In his debut novel “A Dalliance with Destiny”, Durban author and engineer Dr Aman Singh Maharaj is making waves in India and Britain, where it is published.
It tells of a local Indian man, disillusioned with his lot in life and being fired from a local investment bank for whistle-blowing on dodgy deals, who decides to trace the roots of his indentured family in India, and seek enlightenment, love, sex, a guru, an identity. Through a variety of startling twists and turns it ends up with almost a race to the source of the holy Ganges.
In the process it paints a picture of indenture and South African history many don’t want to think of, including rapacious sugar barons, and city councillors that deliberately stoked the Cato Manor riots. His description of Stanger (now KwaDukuza), a town in which he grew up, is a delight.
Singh Maharaj studied civil engineering before doing an MBA. His doctorate is on public private partnerships in development economics.
Today he consults in the infrastructure and development space with projects as far afield as Pune, Grenada and the KZN South Coast. He is also involved in a company manufacturing biodegradable sanitary pads and nappies, both of which cause pollution problems in their present form.
He started writing the novel in 2006 when working for a high profile government agency where he became a whistle-blower himself.
“It blew up in my face,” Singh Maharaj says. “I had to be at work and was earning a good salary, but I couldn’t do anything. After a week of staring at the walls from 8am to 5pm, I started writing. I’d always had a tale bubbling in me.
“I looked at it as like, when life gives you lemons, make lemon atchar,” he says.
It took three months to write 1 200 pages, but another 16 years to edit it down to a more readable 400. He tells of reading the original text countless times to get it right.
“Every time I read it I wanted to add to it,” he says. And then of his difficulties getting it published in South Africa, where they were constantly wanting to edit out his observations, before finally going to the UK. “I had to stand my ground,” he says.
Growing up in Stanger, he says he lived in the library.
“There was either sport or reading. My mom took me to the library when I was 5 years old. I’ve been a voracious reader since then.”
He laments that South Africa doesn’t have a larger reading public. He notes in India you can have book clubs of up to 250 people, all informed and all with a view on what they’re reading.
Regarding the Cato Manor riots, he points to Professor Ashwin Desai’s Inside Indian Indenture, that says there is evidence the riots were started deliberately.
“The combination of Indian brain and African muscle was seen as dangerous,” he said, pointing out that the novel is a dramatisation of events as they could have unfolded.
Singh Maharaj is pleased with the response to his novel, although he admits “it’s not for everyone”. A lover of the lyricism of Indian literature, he’s been compared to VS Naipaul. Another compared it to Chaucer’s Canterbury Tales, calling it bawdy. “I took that as a compliment,” he says.

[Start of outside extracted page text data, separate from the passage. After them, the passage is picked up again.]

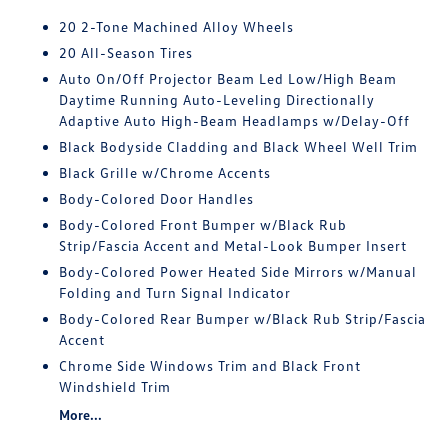
20 2-Tone Machined Alloy Wheels
20 All-Season Tires
Auto On/Off Projector Beam Led Low/High Beam
Daytime Running Auto-Leveling Directionally
Adaptive Auto High-Beam Headlamps w/Delay-Off
Black Bodyside Cladding and Black Wheel Well Trim
Black Grille w/Chrome Accents
Body-Colored Door Handles
Body-Colored Front Bumper w/Black Rub
Strip/Fascia Accent and Metal-Look Bumper Insert
Body-Colored Power Heated Side Mirrors w/Manual
Folding and Turn Signal Indicator
Body-Colored Rear Bumper w/Black Rub Strip/Fascia
Accent
Chrome Side Windows Trim and Black Front
Windshield Trim
More...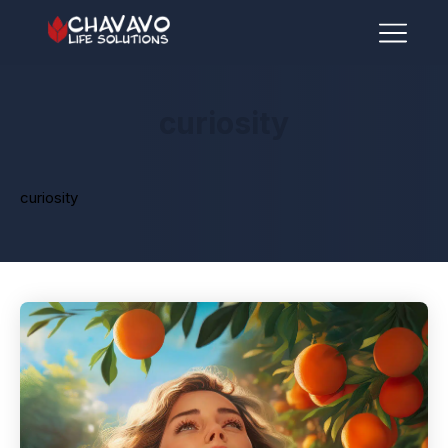
curiosity
curiosity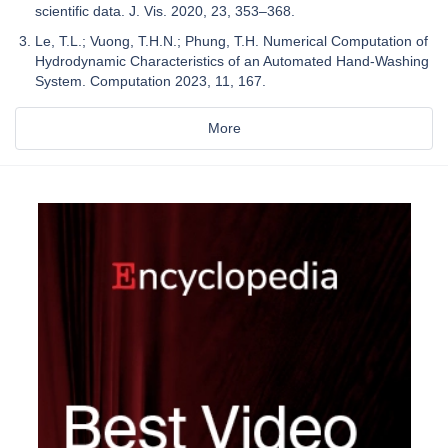
scientific data. J. Vis. 2020, 23, 353–368.
Le, T.L.; Vuong, T.H.N.; Phung, T.H. Numerical Computation of
Hydrodynamic Characteristics of an Automated Hand-Washing
System. Computation 2023, 11, 167.
More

He admits his lead character is “not exactly an exemplary fellow” and many back in Stanger “may be shocked by the boldness of the themes”, describing it as part travelogue, philosophy, romance and adventure. “It’s had some pretty provocative responses on social media.”
Is there a second book waiting? Singh Maharaj is not sure, but certainly doesn’t rule it out. He points out that “a writer never finishes a book, but eventually abandons it to the publisher to be finished by the reader”.